Sage and Biogen’s depression drug quickly relieved symptoms of depression in a phase 3 trial, but the readout did little to quell concerns about the med’s durability of effect, an issue that investors and analysts have been concerned about.
In the phase 3 trial called Coral, zuranolone met the primary endpoint, which was depression symptom improvement at day 3, and the drug was administered along with standard-of-care medications. Sage is positioning the drug as a fast-acting option for patients who begin depression treatment, as the usual medications can take up to a month to become active.
Sage tweaked the endpoint for the Coral study in November 2021 to look at day 3 rather than day 15. RBC Capital Markets analysts at the time said the change could help the company avoid a miss on the original goal and therefore prevent confusion once the FDA gets hold of an application for the therapy in major depressive disorder (MDD).

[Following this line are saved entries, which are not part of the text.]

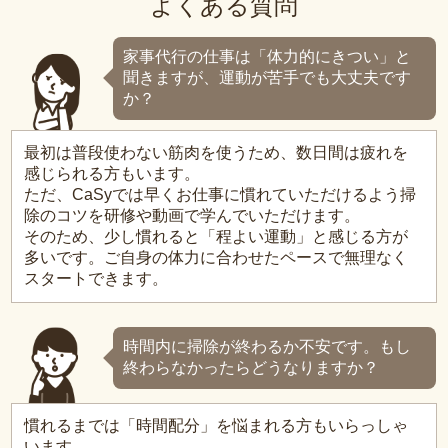
よくある質問
家事代行の仕事は「体力的にきつい」と
聞きますが、運動が苦手でも大丈夫です
か？
最初は普段使わない筋肉を使うため、数日間は疲れを
感じられる方もいます。
ただ、CaSyでは早くお仕事に慣れていただけるよう掃
除のコツを研修や動画で学んでいただけます。
そのため、少し慣れると「程よい運動」と感じる方が
多いです。ご自身の体力に合わせたペースで無理なく
スタートできます。
時間内に掃除が終わるか不安です。もし
終わらなかったらどうなりますか？
慣れるまでは「時間配分」を悩まれる方もいらっしゃ
います。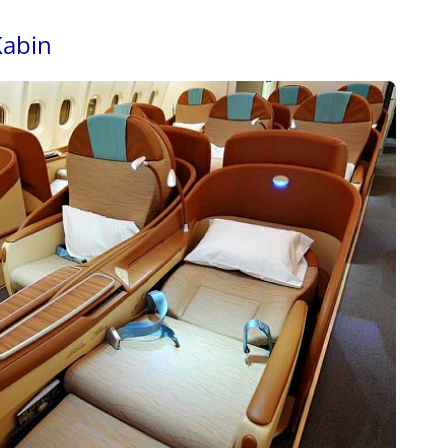
Kabin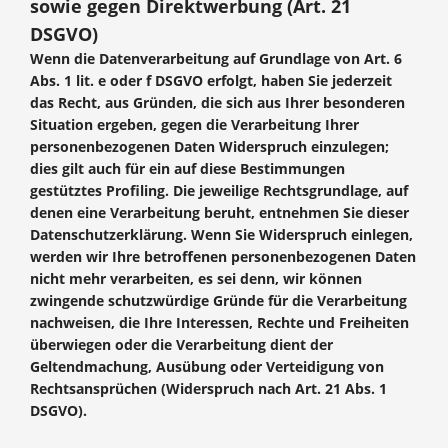
sowie gegen Direktwerbung (Art. 21
DSGVO)
Wenn die Datenverarbeitung auf Grundlage von Art. 6
Abs. 1 lit. e oder f DSGVO erfolgt, haben Sie jederzeit
das Recht, aus Gründen, die sich aus Ihrer besonderen
Situation ergeben, gegen die Verarbeitung Ihrer
personenbezogenen Daten Widerspruch einzulegen;
dies gilt auch für ein auf diese Bestimmungen
gestütztes Profiling. Die jeweilige Rechtsgrundlage, auf
denen eine Verarbeitung beruht, entnehmen Sie dieser
Datenschutzerklärung. Wenn Sie Widerspruch einlegen,
werden wir Ihre betroffenen personenbezogenen Daten
nicht mehr verarbeiten, es sei denn, wir können
zwingende schutzwürdige Gründe für die Verarbeitung
nachweisen, die Ihre Interessen, Rechte und Freiheiten
überwiegen oder die Verarbeitung dient der
Geltendmachung, Ausübung oder Verteidigung von
Rechtsansprüchen (Widerspruch nach Art. 21 Abs. 1
DSGVO).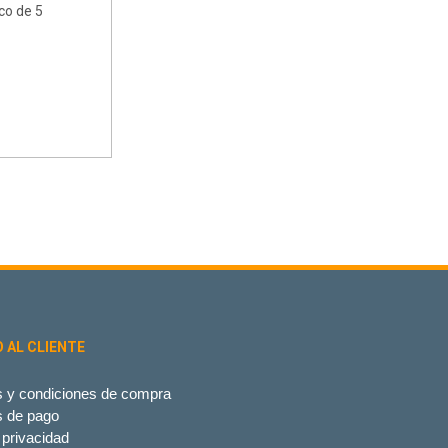
ico de 5
O AL CLIENTE
 y condiciones de compra
s de pago
 privacidad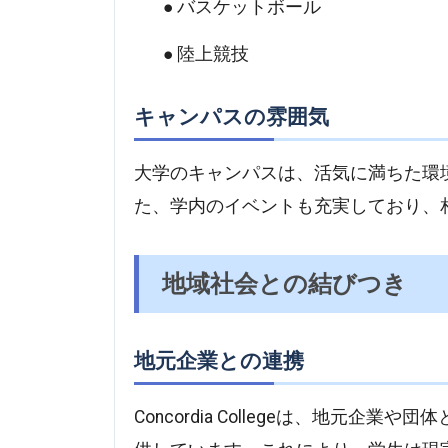
バスケットボール
陸上競技
キャンパスの雰囲気
大学のキャンパスは、活気に満ちた環
た、学内のイベントも充実しており、
地域社会との結びつき
地元企業との連携
Concordia Collegeは、地元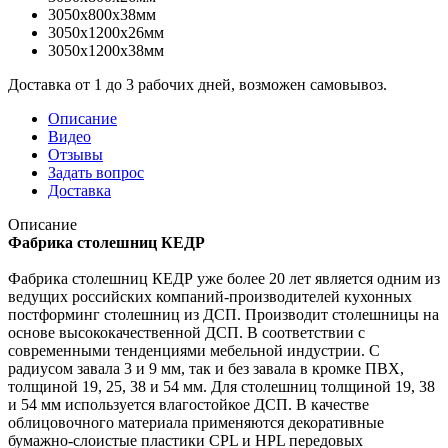
3050x800x38мм
3050x1200x26мм
3050x1200x38мм
Доставка от 1 до 3 рабочих дней, возможен самовывоз.
Описание
Видео
Отзывы
Задать вопрос
Доставка
Описание
Фабрика столешниц КЕДР
Фабрика столешниц КЕДР уже более 20 лет является одним из
ведущих российских компаний-производителей кухонных
постформинг столешниц из ДСП. Производит столешницы на
основе высококачественной ДСП. В соответствии с
современными тенденциями мебельной индустрии. С
радиусом завала 3 и 9 мм, так и без завала в кромке ПВХ,
толщиной 19, 25, 38 и 54 мм. Для столешниц толщиной 19, 38
и 54 мм используется влагостойкое ДСП. В качестве
облицовочного материала применяются декоративные
бумажно-слоистые пластики CPL и HPL передовых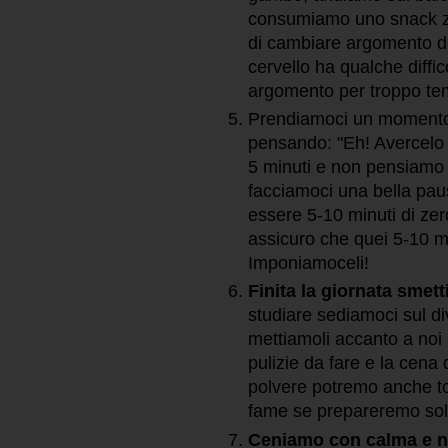
consumiamo uno snack zu
di cambiare argomento di 
cervello ha qualche diffi
argomento per troppo te
Prendiamoci un momento pe
pensando: "Eh! Avercelo 
5 minuti e non pensiam
facciamoci una bella pau
essere 5-10 minuti di zer
assicuro che quei 5-10 mi
Imponiamoceli!
Finita la giornata smet
studiare sediamoci sul d
mettiamoli accanto a noi
pulizie da fare e la cen
polvere potremo anche tog
fame se prepareremo solo 
Ceniamo con calma e n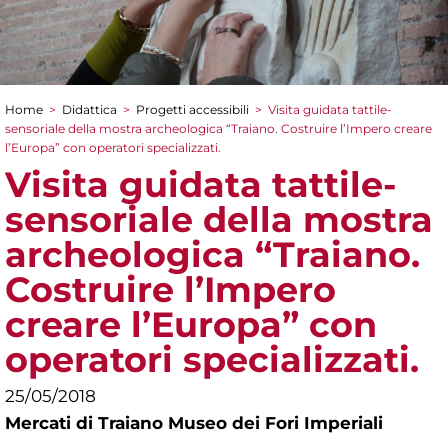
Home
>
Didattica
>
Progetti accessibili
>
Visita guidata tattile-
Tu sei qui
sensoriale della mostra archeologica “Traiano. Costruire l’Impero creare
l’Europa” con operatori specializzati.
Visita guidata tattile-
sensoriale della mostra
archeologica “Traiano.
Costruire l’Impero
creare l’Europa” con
operatori specializzati.
25/05/2018
Mercati di Traiano Museo dei Fori Imperiali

But the change would not reveal anything about zuranolone’s durability.
Now, with the results in hand, RBC said the change was “indeed prudent.” But overall, the firm called the data mixed. On the one hand, the topline results showed zuranolone’s rapid-acting effect and that it could play a role in higher-risk patients, particularly those at risk of suicide.
But the durability question is still unanswered after Coral.
“If anything, we believe today’s results continue to highlight this issue,” RBC wrote.
Sage did report results for a secondary endpoint measuring blended response over the first 15 days, saying that it reached statistical significance. But RBC notes that the results from the two arms of the trial on this endpoint got closer and closer as the days went on, and “by day 42, there were no differences between the arms.”
“We believe most investors had assumed the day 3 endpoint would hit, but some suggestion of near-term durability would be key to broaden commercial uptake of the agent (and perhaps ensure FDA comfort with the consistency of effects across the studies),” RBC said.
Sage plans to submit data from the larger Landscape program, which Coral is a part of, to the FDA for the MDD indication. The program has so far determined that zuranolone benefited patients with MDD who also had elevated anxiety.
“We believe the Coral study is clinically meaningful, and with the addition of this data, the Landscape program now demonstrates zuranolone has three potential real-world usesfor the treatment of MDD,” said Sage CEO Barry Greene.
Sage plans to begin the rolling submission for a new drug application with the FDA in MDD early this year, as planned, according to Greene.
Zuranolone will be reserved to a “niche market” and will likely not reach the $1 billion blockbuster sales that were originally expected, RBC predicts. But the therapy could find some uptake given its clean safety profile and novel mechanism in an area of high unmet need.
RBC previously called the Coral trial a “high-risk study,” because zuranolone was being administered along with standard-of-care medicines and because Sage continued it through the COVID-19 pandemic. Last month, RBC noted that depression can look very different during a pandemic and companies have had to adjust to using strict criteria for which patients to actually include in their trials to ensure a consistent population.
Sage experienced delays in the Coral study for zuranolone during the pandemic but stuck it out to completion. RBC said that previously reported data variability may have been due to a lower effect size for the therapy.
With the omicron wave cresting and a reopening potentially on the way, Sage could see a smoother path for future trials of zuranolone in postpartum depression and for other meds like SAGE-718, which is under investigation for Parkinson’s and Alzheimer’s disease.